> _PROBLEM DESCRIPTION_:
Reproduce the material below in full, replacing "Star Wars" with "Guerra nas Estrelas" wherever it occurs and leaving everything else unchanged.
== DATA TO PROCESS ==
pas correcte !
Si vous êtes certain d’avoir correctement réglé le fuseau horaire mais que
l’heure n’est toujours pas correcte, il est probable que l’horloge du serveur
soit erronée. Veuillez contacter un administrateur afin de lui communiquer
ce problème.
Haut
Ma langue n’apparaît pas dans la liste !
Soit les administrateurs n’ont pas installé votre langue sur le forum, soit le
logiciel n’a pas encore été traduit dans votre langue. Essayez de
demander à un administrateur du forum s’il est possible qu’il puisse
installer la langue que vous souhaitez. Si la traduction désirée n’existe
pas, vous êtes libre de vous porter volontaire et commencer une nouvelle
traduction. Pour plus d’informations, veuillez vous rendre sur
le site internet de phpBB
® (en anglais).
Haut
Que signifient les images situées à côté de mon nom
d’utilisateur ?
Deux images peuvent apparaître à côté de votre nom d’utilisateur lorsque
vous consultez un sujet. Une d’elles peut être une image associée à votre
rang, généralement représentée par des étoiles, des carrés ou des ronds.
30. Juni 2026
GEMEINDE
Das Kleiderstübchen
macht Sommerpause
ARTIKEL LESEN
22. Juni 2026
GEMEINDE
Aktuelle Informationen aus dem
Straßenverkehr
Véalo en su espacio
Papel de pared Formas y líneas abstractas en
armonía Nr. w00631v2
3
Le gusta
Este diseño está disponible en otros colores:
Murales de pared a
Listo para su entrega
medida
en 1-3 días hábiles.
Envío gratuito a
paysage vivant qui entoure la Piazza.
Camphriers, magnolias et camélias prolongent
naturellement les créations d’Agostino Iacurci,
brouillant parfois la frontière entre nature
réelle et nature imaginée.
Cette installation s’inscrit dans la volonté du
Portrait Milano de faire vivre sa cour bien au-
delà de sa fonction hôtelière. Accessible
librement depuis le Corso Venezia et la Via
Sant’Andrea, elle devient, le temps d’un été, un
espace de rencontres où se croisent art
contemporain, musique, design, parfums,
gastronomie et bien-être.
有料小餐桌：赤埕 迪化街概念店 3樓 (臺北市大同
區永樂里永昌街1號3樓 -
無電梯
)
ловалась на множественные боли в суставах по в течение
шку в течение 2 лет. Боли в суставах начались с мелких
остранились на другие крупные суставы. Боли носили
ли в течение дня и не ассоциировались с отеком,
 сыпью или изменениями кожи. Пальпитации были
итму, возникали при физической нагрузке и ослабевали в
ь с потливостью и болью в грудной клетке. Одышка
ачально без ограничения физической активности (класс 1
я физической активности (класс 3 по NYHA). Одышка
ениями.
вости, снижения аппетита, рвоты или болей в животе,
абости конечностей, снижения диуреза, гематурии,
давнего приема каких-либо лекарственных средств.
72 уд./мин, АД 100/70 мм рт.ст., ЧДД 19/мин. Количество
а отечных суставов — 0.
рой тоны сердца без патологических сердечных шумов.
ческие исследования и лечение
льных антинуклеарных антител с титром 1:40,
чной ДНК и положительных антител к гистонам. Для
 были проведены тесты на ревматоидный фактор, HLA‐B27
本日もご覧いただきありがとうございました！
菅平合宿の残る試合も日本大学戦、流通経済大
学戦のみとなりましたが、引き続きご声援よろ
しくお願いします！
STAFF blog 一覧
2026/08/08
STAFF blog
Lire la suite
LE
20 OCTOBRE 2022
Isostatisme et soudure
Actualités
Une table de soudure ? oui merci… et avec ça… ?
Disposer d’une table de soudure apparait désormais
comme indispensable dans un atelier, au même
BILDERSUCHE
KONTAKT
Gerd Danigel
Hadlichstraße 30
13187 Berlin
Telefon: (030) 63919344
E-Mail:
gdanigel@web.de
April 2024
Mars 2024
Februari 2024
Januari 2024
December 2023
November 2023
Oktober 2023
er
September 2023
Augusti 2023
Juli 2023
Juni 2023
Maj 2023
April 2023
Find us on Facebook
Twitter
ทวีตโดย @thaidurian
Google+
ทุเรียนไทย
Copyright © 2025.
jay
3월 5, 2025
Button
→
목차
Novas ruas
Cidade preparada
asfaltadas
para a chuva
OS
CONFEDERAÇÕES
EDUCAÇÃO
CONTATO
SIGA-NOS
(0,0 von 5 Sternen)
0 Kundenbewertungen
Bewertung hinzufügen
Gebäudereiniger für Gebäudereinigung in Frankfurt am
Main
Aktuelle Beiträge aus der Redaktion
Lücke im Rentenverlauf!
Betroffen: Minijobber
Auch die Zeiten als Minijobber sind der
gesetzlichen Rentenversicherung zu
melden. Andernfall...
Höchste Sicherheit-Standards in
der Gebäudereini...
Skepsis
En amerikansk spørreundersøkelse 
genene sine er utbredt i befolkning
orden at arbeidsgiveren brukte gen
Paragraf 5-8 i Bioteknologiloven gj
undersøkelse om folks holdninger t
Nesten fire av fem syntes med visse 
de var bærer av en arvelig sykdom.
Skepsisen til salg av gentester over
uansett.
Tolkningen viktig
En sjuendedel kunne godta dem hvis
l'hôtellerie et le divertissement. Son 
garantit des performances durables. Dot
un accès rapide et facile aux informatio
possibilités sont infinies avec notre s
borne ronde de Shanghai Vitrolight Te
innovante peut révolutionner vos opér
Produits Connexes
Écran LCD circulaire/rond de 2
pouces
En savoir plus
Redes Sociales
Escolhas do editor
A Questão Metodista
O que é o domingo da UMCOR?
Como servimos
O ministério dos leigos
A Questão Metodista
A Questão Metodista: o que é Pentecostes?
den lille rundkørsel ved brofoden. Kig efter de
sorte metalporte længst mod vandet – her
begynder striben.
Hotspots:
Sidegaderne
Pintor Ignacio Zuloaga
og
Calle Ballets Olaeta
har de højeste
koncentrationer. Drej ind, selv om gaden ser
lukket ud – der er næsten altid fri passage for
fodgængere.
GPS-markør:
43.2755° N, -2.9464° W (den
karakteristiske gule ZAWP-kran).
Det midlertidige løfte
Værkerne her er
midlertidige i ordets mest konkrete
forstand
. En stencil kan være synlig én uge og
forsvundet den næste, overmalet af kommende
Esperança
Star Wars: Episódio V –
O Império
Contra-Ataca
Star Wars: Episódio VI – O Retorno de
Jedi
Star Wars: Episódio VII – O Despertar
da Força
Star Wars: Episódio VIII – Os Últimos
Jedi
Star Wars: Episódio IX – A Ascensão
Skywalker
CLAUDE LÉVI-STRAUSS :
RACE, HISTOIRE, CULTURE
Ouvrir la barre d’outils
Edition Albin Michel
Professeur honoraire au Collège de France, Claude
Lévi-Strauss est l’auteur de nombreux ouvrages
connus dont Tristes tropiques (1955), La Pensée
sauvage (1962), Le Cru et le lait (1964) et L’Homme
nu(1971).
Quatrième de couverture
===
> _EXERCISE OUTPUT_:
pas correcte !
Si vous êtes certain d’avoir correctement réglé le fuseau horaire mais que
l’heure n’est toujours pas correcte, il est probable que l’horloge du serveur
soit erronée. Veuillez contacter un administrateur afin de lui communiquer
ce problème.
Haut
Ma langue n’apparaît pas dans la liste !
Soit les administrateurs n’ont pas installé votre langue sur le forum, soit le
logiciel n’a pas encore été traduit dans votre langue. Essayez de
demander à un administrateur du forum s’il est possible qu’il puisse
installer la langue que vous souhaitez. Si la traduction désirée n’existe
pas, vous êtes libre de vous porter volontaire et commencer une nouvelle
traduction. Pour plus d’informations, veuillez vous rendre sur
le site internet de phpBB
® (en anglais).
Haut
Que signifient les images situées à côté de mon nom
d’utilisateur ?
Deux images peuvent apparaître à côté de votre nom d’utilisateur lorsque
vous consultez un sujet. Une d’elles peut être une image associée à votre
rang, généralement représentée par des étoiles, des carrés ou des ronds.
30. Juni 2026
GEMEINDE
Das Kleiderstübchen
macht Sommerpause
ARTIKEL LESEN
22. Juni 2026
GEMEINDE
Aktuelle Informationen aus dem
Straßenverkehr
Véalo en su espacio
Papel de pared Formas y líneas abstractas en
armonía Nr. w00631v2
3
Le gusta
Este diseño está disponible en otros colores:
Murales de pared a
Listo para su entrega
medida
en 1-3 días hábiles.
Envío gratuito a
paysage vivant qui entoure la Piazza.
Camphriers, magnolias et camélias prolongent
naturellement les créations d’Agostino Iacurci,
brouillant parfois la frontière entre nature
réelle et nature imaginée.
Cette installation s’inscrit dans la volonté du
Portrait Milano de faire vivre sa cour bien au-
delà de sa fonction hôtelière. Accessible
librement depuis le Corso Venezia et la Via
Sant’Andrea, elle devient, le temps d’un été, un
espace de rencontres où se croisent art
contemporain, musique, design, parfums,
gastronomie et bien-être.
有料小餐桌：赤埕 迪化街概念店 3樓 (臺北市大同
區永樂里永昌街1號3樓 -
無電梯
)
ловалась на множественные боли в суставах по в течение
шку в течение 2 лет. Боли в суставах начались с мелких
остранились на другие крупные суставы. Боли носили
ли в течение дня и не ассоциировались с отеком,
 сыпью или изменениями кожи. Пальпитации были
итму, возникали при физической нагрузке и ослабевали в
ь с потливостью и болью в грудной клетке. Одышка
ачально без ограничения физической активности (класс 1
я физической активности (класс 3 по NYHA). Одышка
ениями.
вости, снижения аппетита, рвоты или болей в животе,
абости конечностей, снижения диуреза, гематурии,
давнего приема каких-либо лекарственных средств.
72 уд./мин, АД 100/70 мм рт.ст., ЧДД 19/мин. Количество
а отечных суставов — 0.
рой тоны сердца без патологических сердечных шумов.
ческие исследования и лечение
льных антинуклеарных антител с титром 1:40,
чной ДНК и положительных антител к гистонам. Для
 были проведены тесты на ревматоидный фактор, HLA‐B27
本日もご覧いただきありがとうございました！
菅平合宿の残る試合も日本大学戦、流通経済大
学戦のみとなりましたが、引き続きご声援よろ
しくお願いします！
STAFF blog 一覧
2026/08/08
STAFF blog
Lire la suite
LE
20 OCTOBRE 2022
Isostatisme et soudure
Actualités
Une table de soudure ? oui merci… et avec ça… ?
Disposer d’une table de soudure apparait désormais
comme indispensable dans un atelier, au même
BILDERSUCHE
KONTAKT
Gerd Danigel
Hadlichstraße 30
13187 Berlin
Telefon: (030) 63919344
E-Mail:
gdanigel@web.de
April 2024
Mars 2024
Februari 2024
Januari 2024
December 2023
November 2023
Oktober 2023
er
September 2023
Augusti 2023
Juli 2023
Juni 2023
Maj 2023
April 2023
Find us on Facebook
Twitter
ทวีตโดย @thaidurian
Google+
ทุเรียนไทย
Copyright © 2025.
jay
3월 5, 2025
Button
→
목차
Novas ruas
Cidade preparada
asfaltadas
para a chuva
OS
CONFEDERAÇÕES
EDUCAÇÃO
CONTATO
SIGA-NOS
(0,0 von 5 Sternen)
0 Kundenbewertungen
Bewertung hinzufügen
Gebäudereiniger für Gebäudereinigung in Frankfurt am
Main
Aktuelle Beiträge aus der Redaktion
Lücke im Rentenverlauf!
Betroffen: Minijobber
Auch die Zeiten als Minijobber sind der
gesetzlichen Rentenversicherung zu
melden. Andernfall...
Höchste Sicherheit-Standards in
der Gebäudereini...
Skepsis
En amerikansk spørreundersøkelse 
genene sine er utbredt i befolkning
orden at arbeidsgiveren brukte gen
Paragraf 5-8 i Bioteknologiloven gj
undersøkelse om folks holdninger t
Nesten fire av fem syntes med visse 
de var bærer av en arvelig sykdom.
Skepsisen til salg av gentester over
uansett.
Tolkningen viktig
En sjuendedel kunne godta dem hvis
l'hôtellerie et le divertissement. Son 
garantit des performances durables. Dot
un accès rapide et facile aux informatio
possibilités sont infinies avec notre s
borne ronde de Shanghai Vitrolight Te
innovante peut révolutionner vos opér
Produits Connexes
Écran LCD circulaire/rond de 2
pouces
En savoir plus
Redes Sociales
Escolhas do editor
A Questão Metodista
O que é o domingo da UMCOR?
Como servimos
O ministério dos leigos
A Questão Metodista
A Questão Metodista: o que é Pentecostes?
den lille rundkørsel ved brofoden. Kig efter de
sorte metalporte længst mod vandet – her
begynder striben.
Hotspots:
Sidegaderne
Pintor Ignacio Zuloaga
og
Calle Ballets Olaeta
har de højeste
koncentrationer. Drej ind, selv om gaden ser
lukket ud – der er næsten altid fri passage for
fodgængere.
GPS-markør:
43.2755° N, -2.9464° W (den
karakteristiske gule ZAWP-kran).
Det midlertidige løfte
Værkerne her er
midlertidige i ordets mest konkrete
forstand
. En stencil kan være synlig én uge og
forsvundet den næste, overmalet af kommende
Esperança
Guerra nas Estrelas: Episódio V –
O Império
Contra-Ataca
Guerra nas Estrelas: Episódio VI – O Retorno de
Jedi
Guerra nas Estrelas: Episódio VII – O Despertar
da Força
Guerra nas Estrelas: Episódio VIII – Os Últimos
Jedi
Guerra nas Estrelas: Episódio IX – A Ascensão
Skywalker
CLAUDE LÉVI-STRAUSS :
RACE, HISTOIRE, CULTURE
Ouvrir la barre d’outils
Edition Albin Michel
Professeur honoraire au Collège de France, Claude
Lévi-Strauss est l’auteur de nombreux ouvrages
connus dont Tristes tropiques (1955), La Pensée
sauvage (1962), Le Cru et le lait (1964) et L’Homme
nu(1971).
Quatrième de couverture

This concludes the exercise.